I have set up a mirrored RAID set using disk utility and I am finding that LR is much slower getting the images off the drive. Is there an easy way to remove the drives from the raid set and keep all the info on one drive and then do a manual backup to the second drive? I don't have a spare drive to copy the contents to first.


----------



## rcannonp (Mar 26, 2008)

I had initially set up two drives the same way, but then I realized that the write times would take twice as long. I seem to remember having to reformat the drives to remove them from a RAID array, and I couldn't find a way around that. Unless someone can offer a better solution, I would buy a new HD and clone your old HD to that. Then I would reformat one of the old drives and clone back to it. Then reformat the other one. 

Now, I use a JBOD setup, and I use SuperDuper to clone one HD to the other.


----------



## Andrew Hayton (Mar 27, 2008)

I was wondering if I could remove one as though it was damaged and then delete the raid and then plug it in and copy the files back to the first drive but not sure if this would work.

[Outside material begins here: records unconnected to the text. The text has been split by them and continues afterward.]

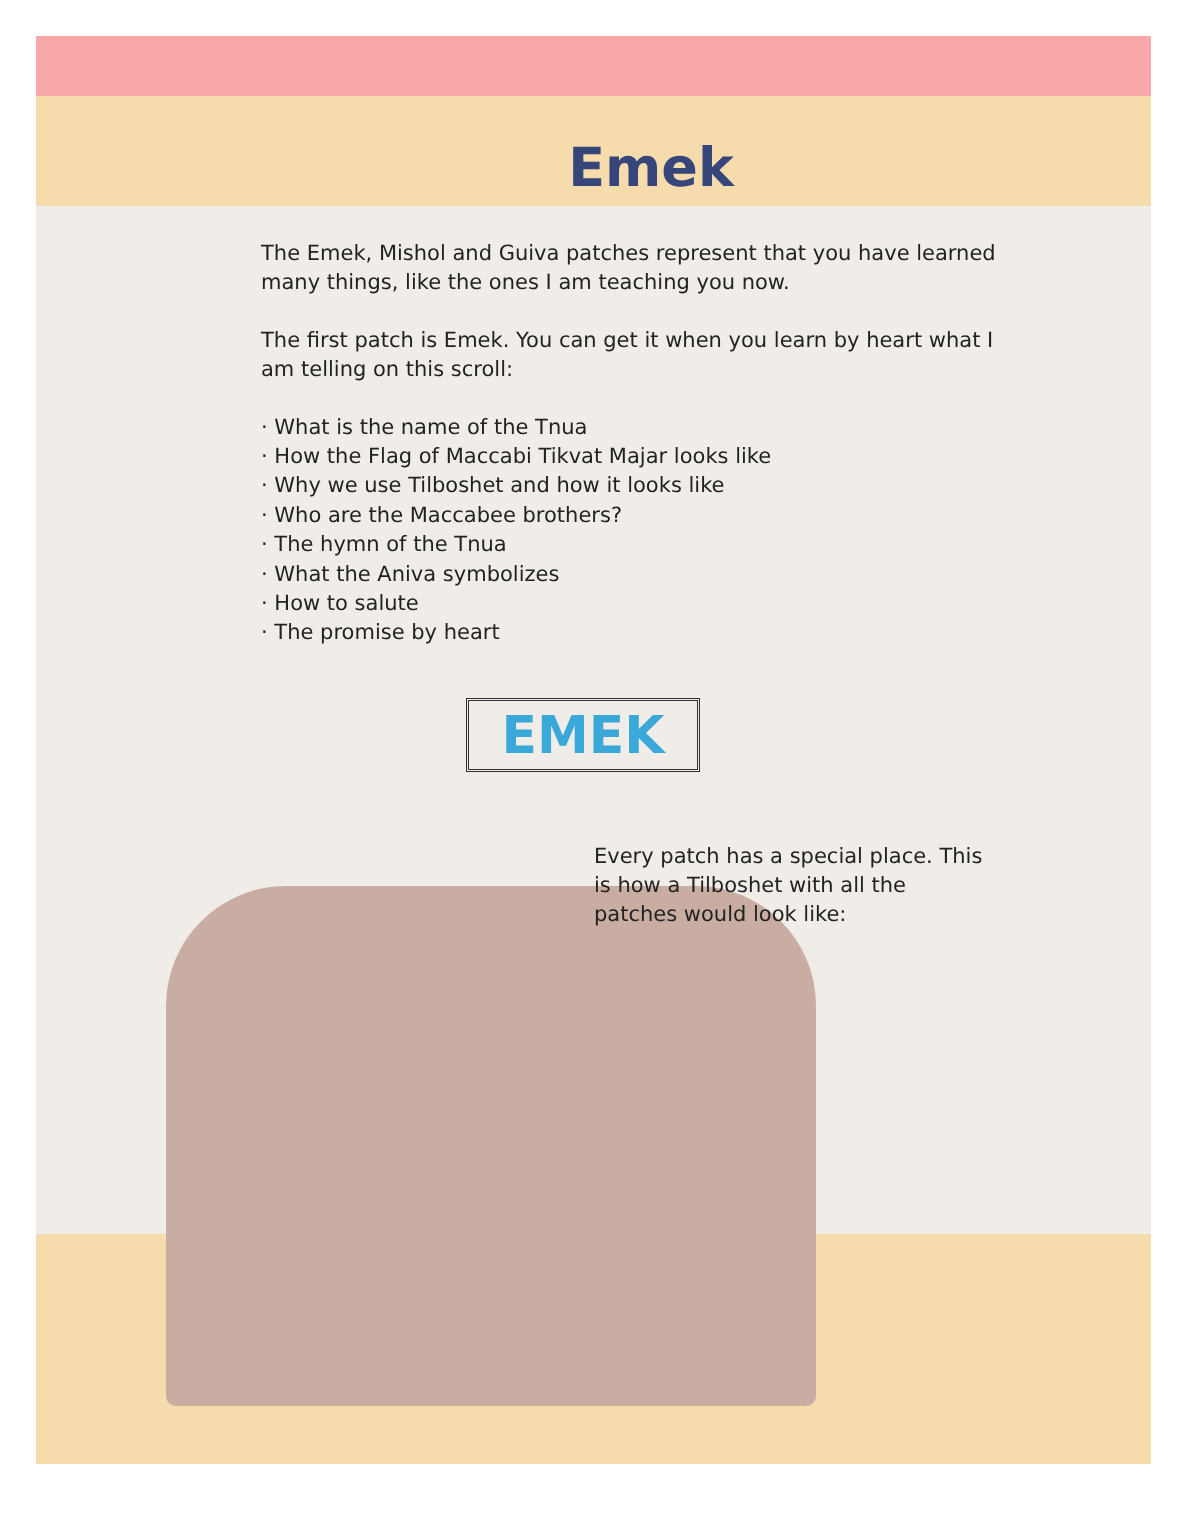Emek
The Emek, Mishol and Guiva patches represent that you have learned many things, like the ones I am teaching you now.
The first patch is Emek. You can get it when you learn by heart what I am telling on this scroll:
· What is the name of the Tnua
· How the Flag of Maccabi Tikvat Majar looks like
· Why we use Tilboshet and how it looks like
· Who are the Maccabee brothers?
· The hymn of the Tnua
· What the Aniva symbolizes
· How to salute
· The promise by heart
EMEK
Every patch has a special place. This is how a Tilboshet with all the patches would look like: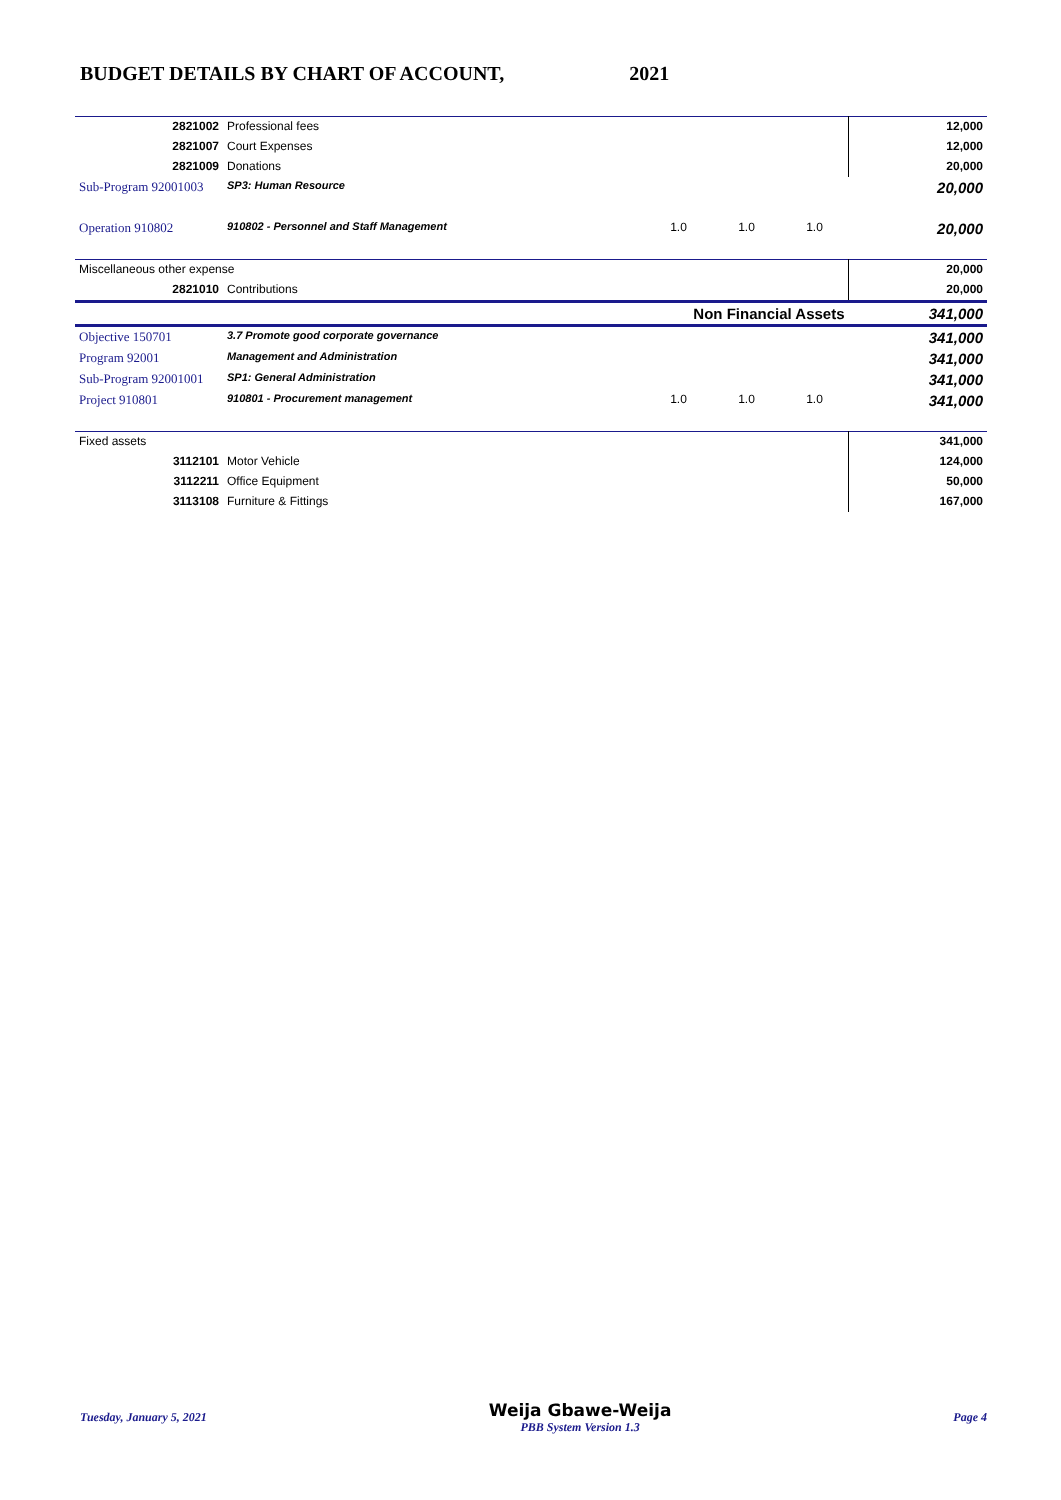BUDGET DETAILS BY CHART OF ACCOUNT, 2021
| 2821002 | Professional fees | | | | 12,000 |
| 2821007 | Court Expenses | | | | 12,000 |
| 2821009 | Donations | | | | 20,000 |
| Sub-Program 92001003 | SP3: Human Resource | | | | 20,000 |
| Operation 910802 | 910802 - Personnel and Staff Management | 1.0 | 1.0 | 1.0 | 20,000 |
| Miscellaneous other expense | | | | | 20,000 |
| 2821010 | Contributions | | | | 20,000 |
| Non Financial Assets | | | | | 341,000 |
| Objective 150701 | 3.7 Promote good corporate governance | | | | 341,000 |
| Program 92001 | Management and Administration | | | | 341,000 |
| Sub-Program 92001001 | SP1: General Administration | | | | 341,000 |
| Project 910801 | 910801 - Procurement management | 1.0 | 1.0 | 1.0 | 341,000 |
| Fixed assets | | | | | 341,000 |
| 3112101 | Motor Vehicle | | | | 124,000 |
| 3112211 | Office Equipment | | | | 50,000 |
| 3113108 | Furniture & Fittings | | | | 167,000 |
Tuesday, January 5, 2021 Weija Gbawe-Weija
PBB System Version 1.3 Page 4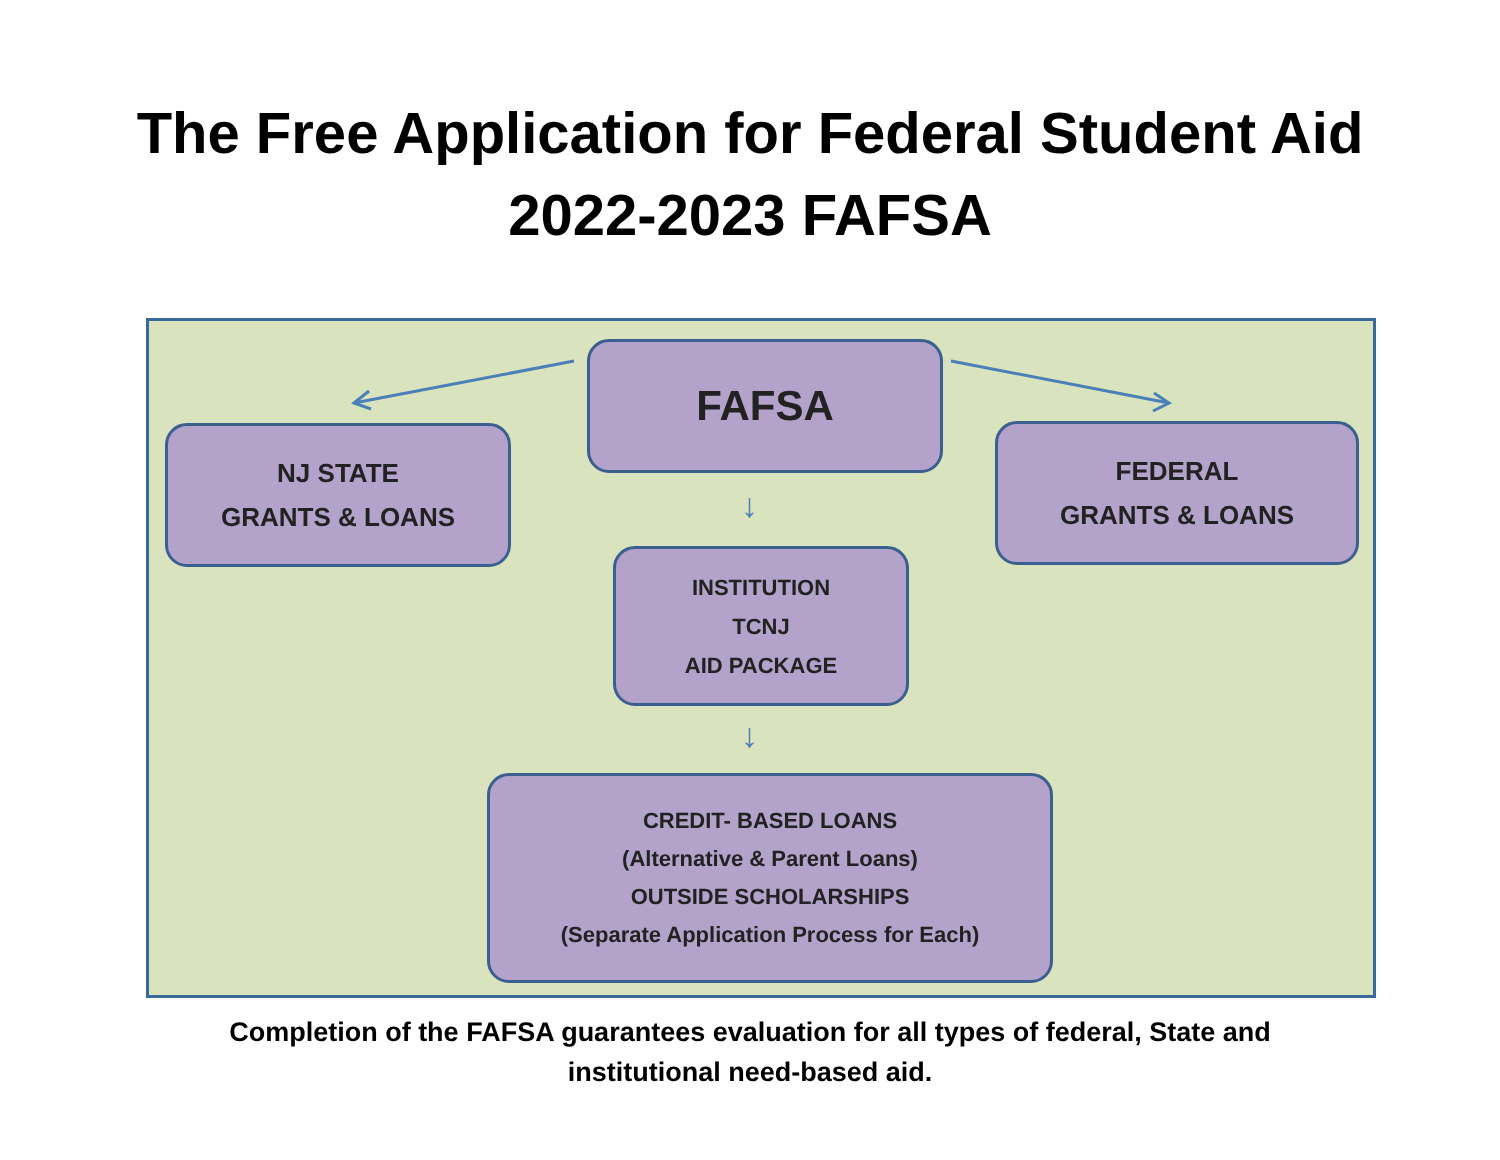The Free Application for Federal Student Aid
2022-2023 FAFSA
FAFSA
NJ STATE
GRANTS & LOANS
FEDERAL
GRANTS & LOANS
↓
INSTITUTION
TCNJ
AID PACKAGE
↓
CREDIT- BASED LOANS
(Alternative & Parent Loans)
OUTSIDE SCHOLARSHIPS
(Separate Application Process for Each)
Completion of the FAFSA guarantees evaluation for all types of federal, State and institutional need-based aid.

Hopefully there might be someone on here that might know.


----------



## Victoria Bampton (Mar 28, 2008)

That sounds a bit techie to me!  For the sake of an external drive, which are SO cheap now, I'd still be really tempted to take the safe course.


----------



## Andrew Hayton (Mar 28, 2008)

Here's an update. I copied all my images to a separate hard drive so they were safe. I then powered down one of the 2 drives in the raid. I then used disk utility to delete the raid and it said all data would be lost on the raid but having it backed up it was ok so I hit ok. The raid disappeared and renamed the drive with the raid name and left all the files on it. I then changed the name of the drive to backup. Next I turned on the next drive and back came the raid and I deleted it again and all images were still on the drive.
So it looks like you can delete a raid without losing data as long as one drive is turned off before you do it.


----------



## rcannonp (Mar 28, 2008)

Thanks for reporting back. I was wondering about that, but I didn't have any extra drives to test it with.


----------



## Victoria Bampton (Mar 28, 2008)

Phew, glad it worked Andrew!


----------